Development of the original EGS code ended with version EGS4. Since then two groups have re-written the code with new physics:
- EGSnrc, maintained by the Ionizing Radiation Standards Group, Measurement Science and Standards, National Research Council of Canada
- EGS5, maintained by KEK, the Japanese particle physics research facility.

==EGSnrc==

EGSnrc is a general-purpose software toolkit that can be applied to build Monte Carlo simulations of coupled electron-photon transport, for particle energies ranging from 1 keV to 10 GeV. It is widely used internationally in a variety of radiation-related fields. The EGSnrc implementation improves the accuracy and precision of the charged particle transport mechanics and the atomic scattering cross-section data. The charged particle multiple scattering algorithm allows for large step sizes without sacrificing accuracy - a key feature of the toolkit that leads to fast simulation speeds. EGSnrc also includes a C++ class library called egs++ that can be used to model elaborate geometries and particle sources.

EGSnrc is open source and distributed on GitHub under the GNU Affero General Public License. The documentation for EGSnrc is also available online.

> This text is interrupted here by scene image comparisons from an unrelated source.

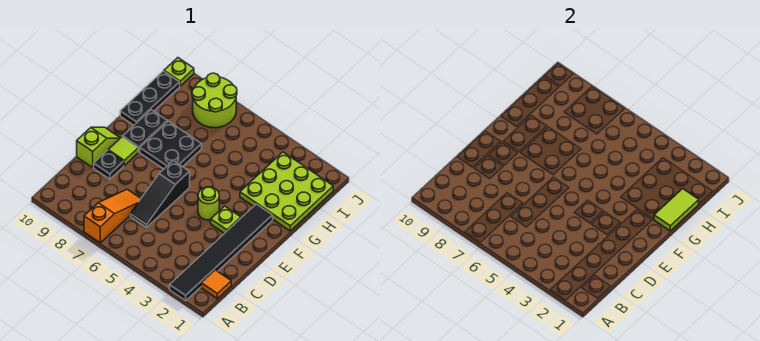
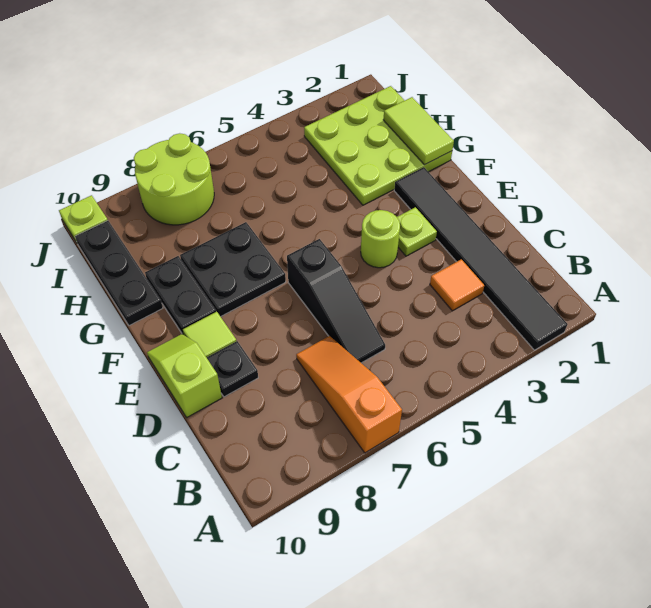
orange 1x1 tile [201,270,231,299] -> orange 1x1 tile moved to [430,259,484,311]

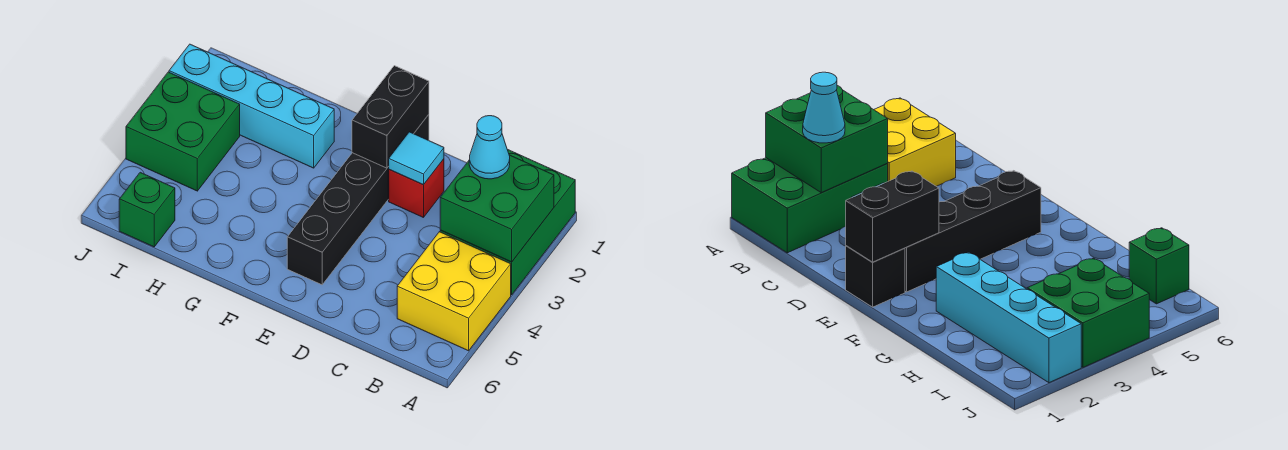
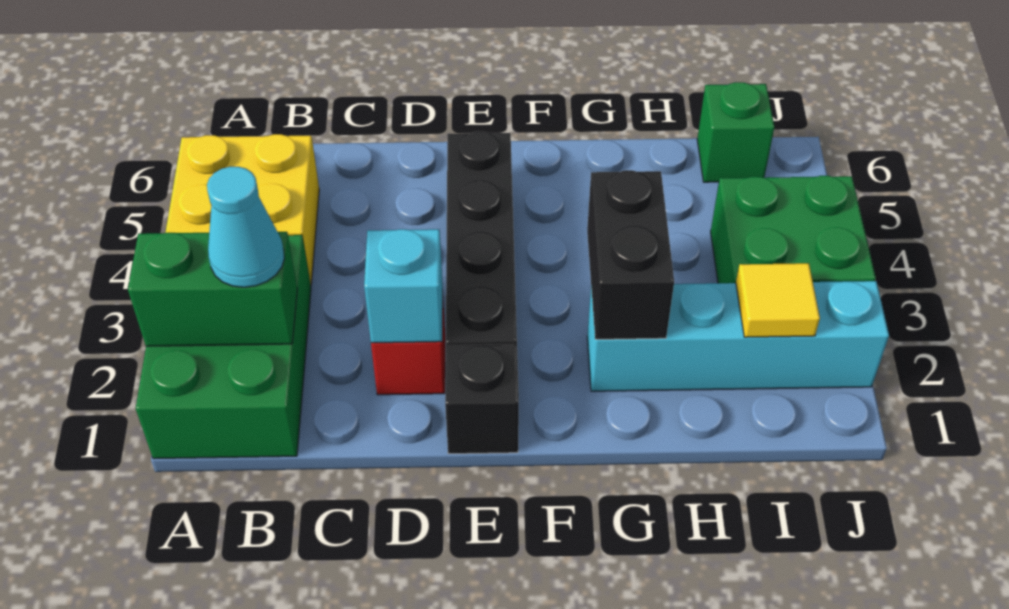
green 2x2 brick [440,155,554,262] -> green 1x2 brick [128,232,297,346]
cyan 1x1 tile [388,132,444,185] -> cyan 1x1 brick [364,229,443,343]
black 1x2 brick [352,66,429,168] -> black 1x2 brick moved to [587,170,674,339]
none -> yellow 1x1 tile [736,263,820,337]

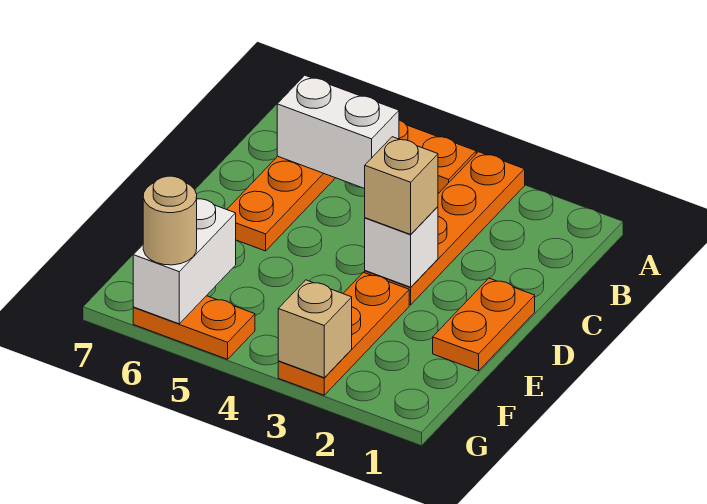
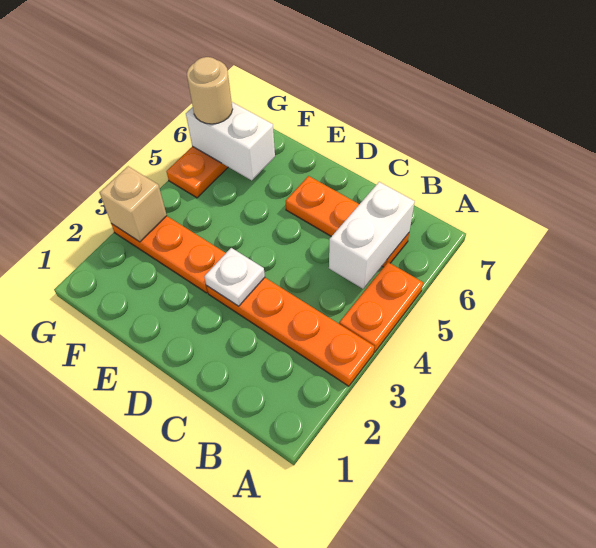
orange 1x2 plate [433,278,535,371] -> none
white 1x1 brick [365,207,438,287] -> white 1x1 plate [204,248,265,306]
tan 1x1 brick [365,137,438,234] -> none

EGSnrc is distributed with a wide range of applications that utilize the radiation transport physics to calculate specific quantities. These codes have been developed by numerous authors over the lifetime of EGSnrc to support the large user community. It is possible to calculate quantities such as absorbed dose, kerma, particle fluence, and much more, with complex geometrical conditions. One of the most well-known EGSnrc applications is BEAMnrc, which was developed as part of the OMEGA project. This was a collaboration between the National Research Council of Canada and a research group at the University of Wisconsin–Madison. All types of medical linear accelerators can be modelled using the BEAMnrc's component module system.